» **Records provided**
----------------------------------------

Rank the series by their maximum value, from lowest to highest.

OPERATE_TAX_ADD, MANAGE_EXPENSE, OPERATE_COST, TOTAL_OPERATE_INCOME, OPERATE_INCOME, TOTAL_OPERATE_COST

----------------------------------------

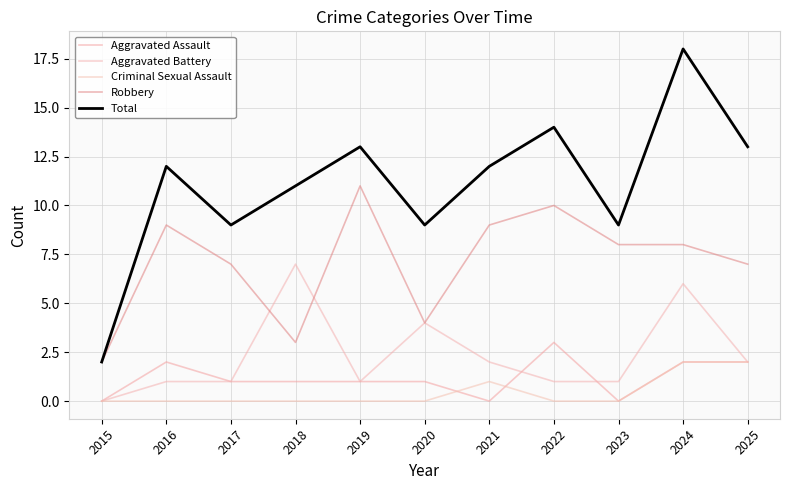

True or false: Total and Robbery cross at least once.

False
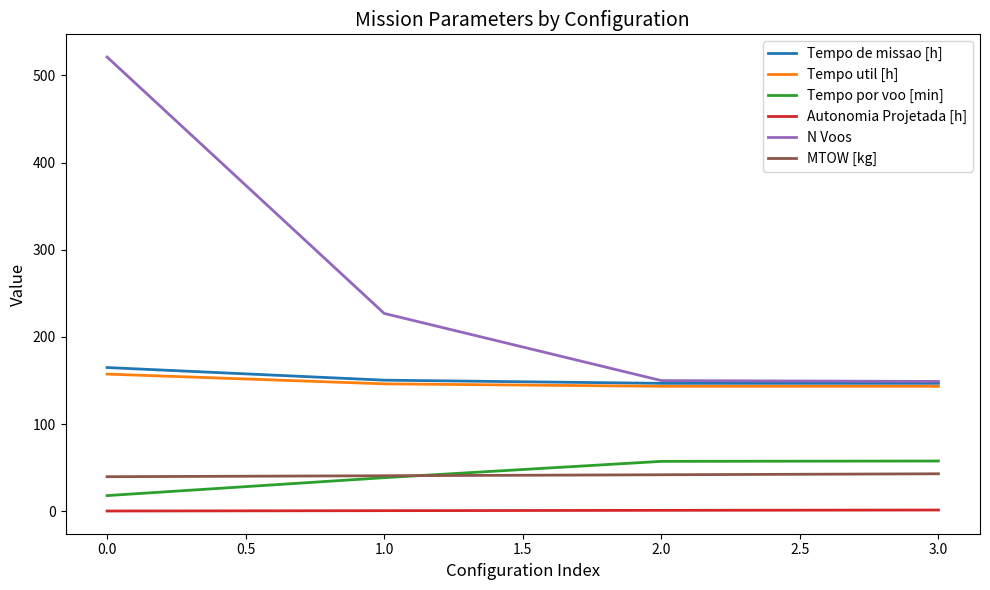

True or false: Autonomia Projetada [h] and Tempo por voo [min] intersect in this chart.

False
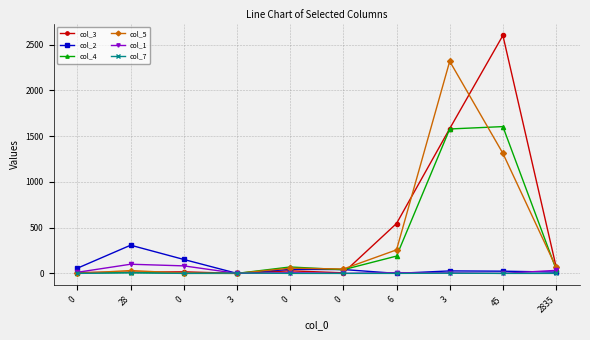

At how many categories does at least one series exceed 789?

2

----------------------------------------

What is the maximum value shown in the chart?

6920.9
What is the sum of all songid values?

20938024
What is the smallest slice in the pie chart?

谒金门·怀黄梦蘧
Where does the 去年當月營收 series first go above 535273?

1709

----------------------------------------

» **Task statement**
State only the number of lines in the data above that contain the string "True".

» **Expected answer**
2